OBJECTIVE =
Please copy the lines of each entry below word for word, leaving out the pictures.

RECORDED DATA =

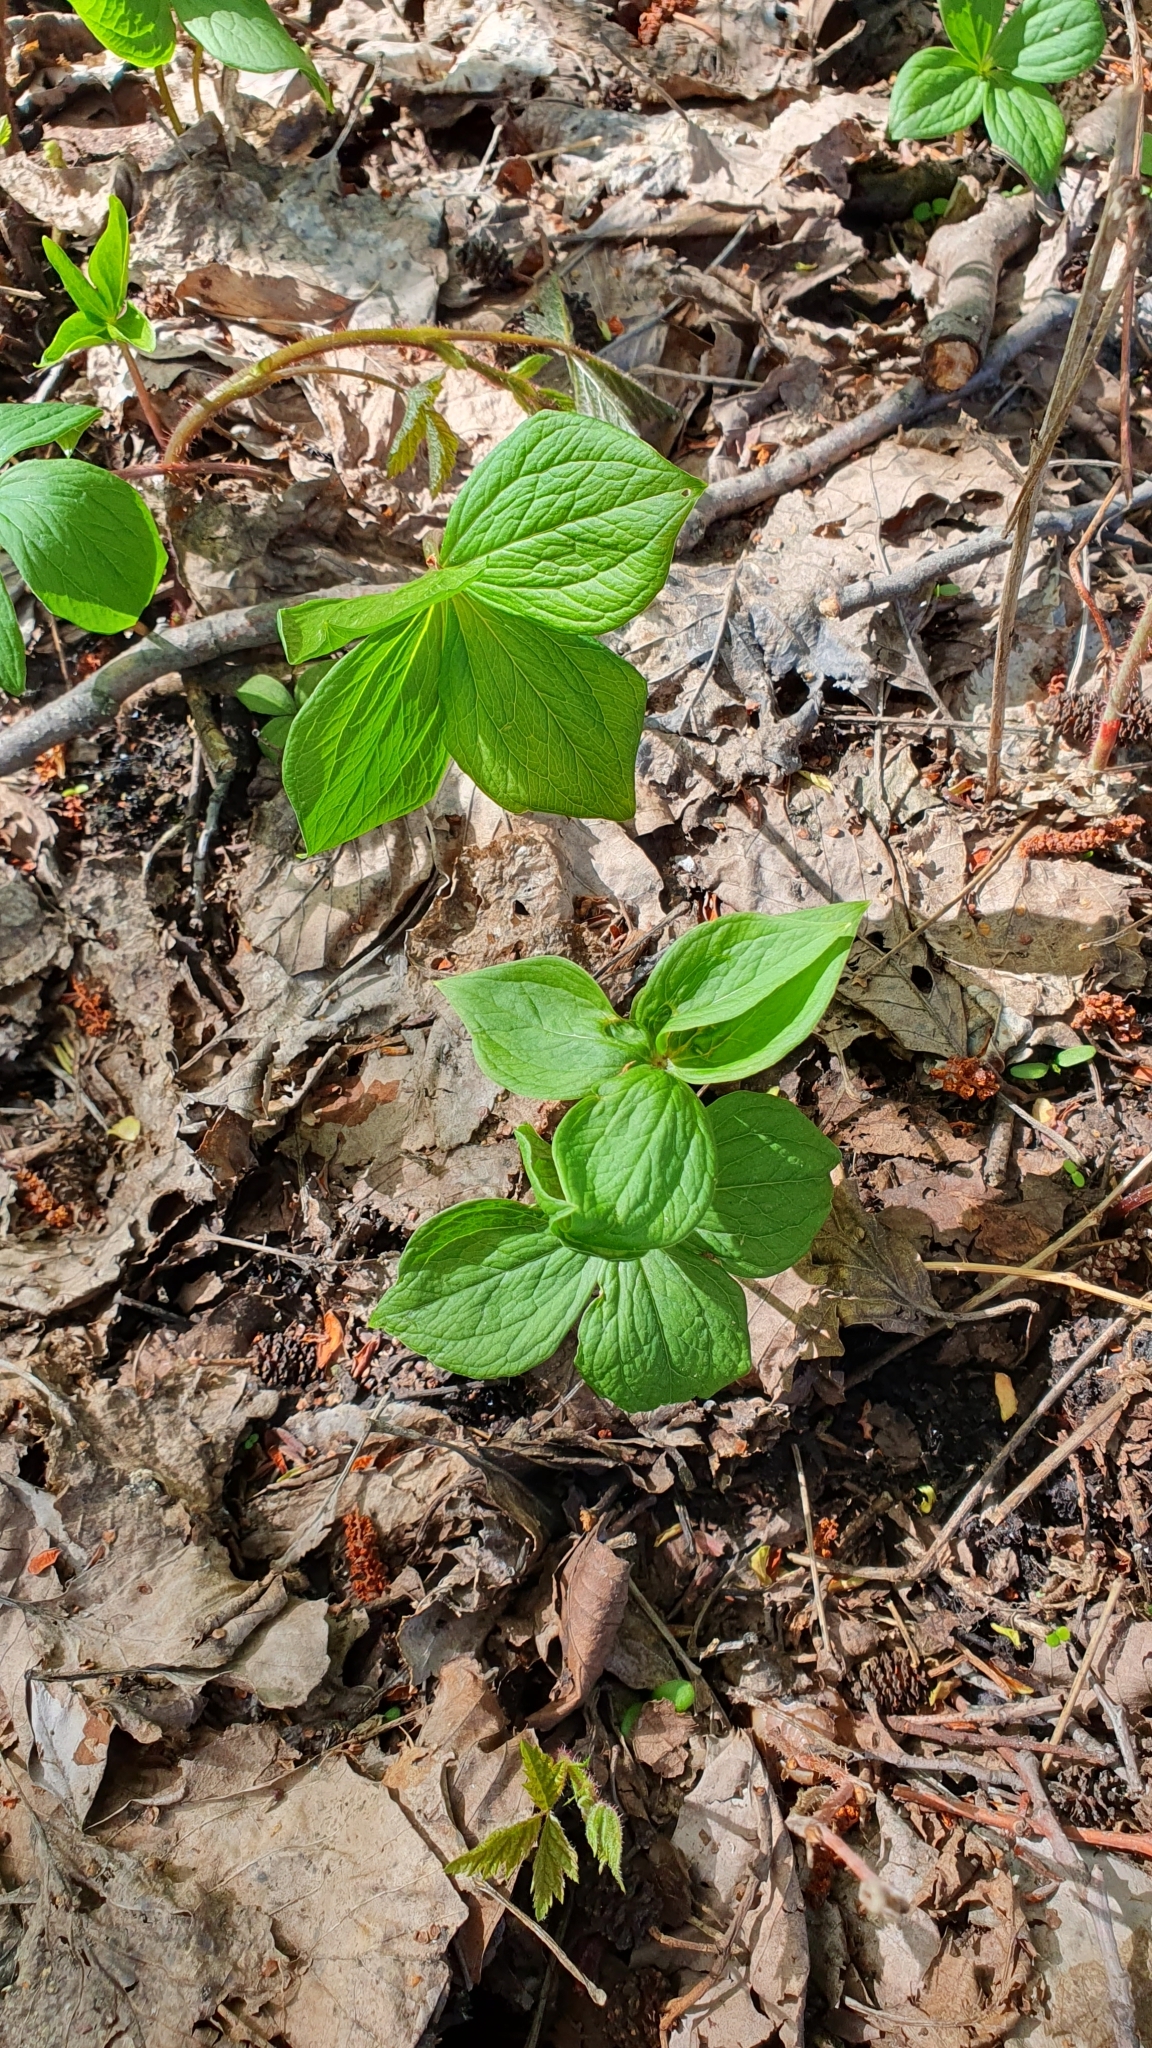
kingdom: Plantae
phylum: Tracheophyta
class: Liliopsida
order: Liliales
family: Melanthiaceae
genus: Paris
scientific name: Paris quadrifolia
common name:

CORRECT RESULT =
kingdom: Plantae
phylum: Tracheophyta
class: Liliopsida
order: Liliales
family: Melanthiaceae
genus: Paris
scientific name: Paris quadrifolia
common name:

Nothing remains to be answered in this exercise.